Zu einer Freundin, die angeboten hat, uns aufzunehmen. Das Schlimmste war, meine Kinder abzuholen und zu sagen: Wir können nicht mehr heim. Wir haben kein Zuhause mehr. Ich bin mit meinem Sohn vor der Schule ein Stück spazieren gegangen. Er hat nur geweint.

Wie lange haben Sie auf einen Platz im Lollo gewartet?
Nur zwei Tage, nachdem ich an der Obdachlosenstelle war. Das ging sehr schnell, die Leute dort waren sehr freundlich.

Wissen die Freunde Ihrer Kinder, wo Sie jetzt leben?
Nein, natürlich nicht. Wir kommunizieren das nicht. Meinen Kindern sage ich auch, das ist vorübergehend so.

Ihre Arbeit haben Sie ja noch. Wie geht es weiter?
Ich versuche, meine Finanzen in den Griff zu bekommen. Für die Zwangsräumung und die Möbellagerung muss ich noch 4800 Euro zahlen. Ich versuche, mit den Kindern ein geregeltes Leben zu führen, habe noch zwei Putzjobs angenommen und beim Wohnungsamt einen neuen Wohnungsantrag gestellt. Aber ob ich nach einer Räumungsklage noch eine Chance habe, das weiß ich nicht.     

 

ZWANGSRÄUMUNG

Mindestens 1329 Münchner Familien haben laut Sozialreferat 2014 ihr Zuhause verloren – wegen Mietschulden. Allein die städtische Wohnungsbaugesellschaft Gewofag (die in München 35.000 Wohnungen verwaltet) räumt pro Jahr 50 Haushalte, weil die Miete ausbleibt. Allerdings nicht  von heute auf morgen.
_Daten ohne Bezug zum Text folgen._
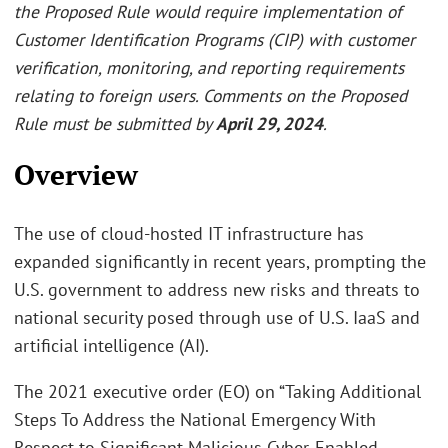
the Proposed Rule would require implementation of
Customer Identification Programs (CIP) with customer
verification, monitoring, and reporting requirements
relating to foreign users. Comments on the Proposed
Rule must be submitted by
April 29, 2024
.
Overview
The use of cloud-hosted IT infrastructure has
expanded significantly in recent years, prompting the
U.S. government to address new risks and threats to
national security posed through use of U.S. IaaS and
artificial intelligence (AI).
The 2021 executive order (EO) on “Taking Additional
Steps To Address the National Emergency With
Respect to Significant Malicious Cyber-Enabled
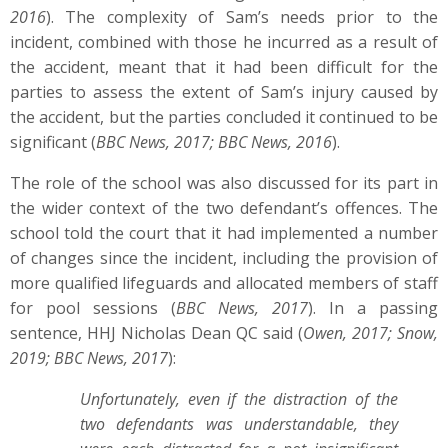
2016
). The complexity of Sam’s needs prior to the
incident, combined with those he incurred as a result of
the accident, meant that it had been difficult for the
parties to assess the extent of Sam’s injury caused by
the accident, but the parties concluded it continued to be
significant (
BBC News, 2017; BBC News, 2016
).
The role of the school was also discussed for its part in
the wider context of the two defendant’s offences. The
school told the court that it had implemented a number
of changes since the incident, including the provision of
more qualified lifeguards and allocated members of staff
for pool sessions (
BBC News, 2017
). In a passing
sentence, HHJ Nicholas Dean QC said (
Owen, 2017; Snow,
2019; BBC News, 2017
):
Unfortunately, even if the distraction of the
two defendants was understandable, they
Oft zieht sich der Prozess über Jahre hin. Wer drei Monate am Stück seine Miete nicht zahlt, erhält in der Regel die fristlose Kündigung. Die lässt sich allerdings durch Gespräche mit dem Vermieter und durch Ratenvereinbarungen abwenden. Reagiert ein Mieter überhaupt nicht, kommt ein Räumungstitel vom Gericht. Der Gerichtsvollzieher kündigt den Termin der Zwangsräumung vier Wochen vorher an - durch ein amtliches Schreiben.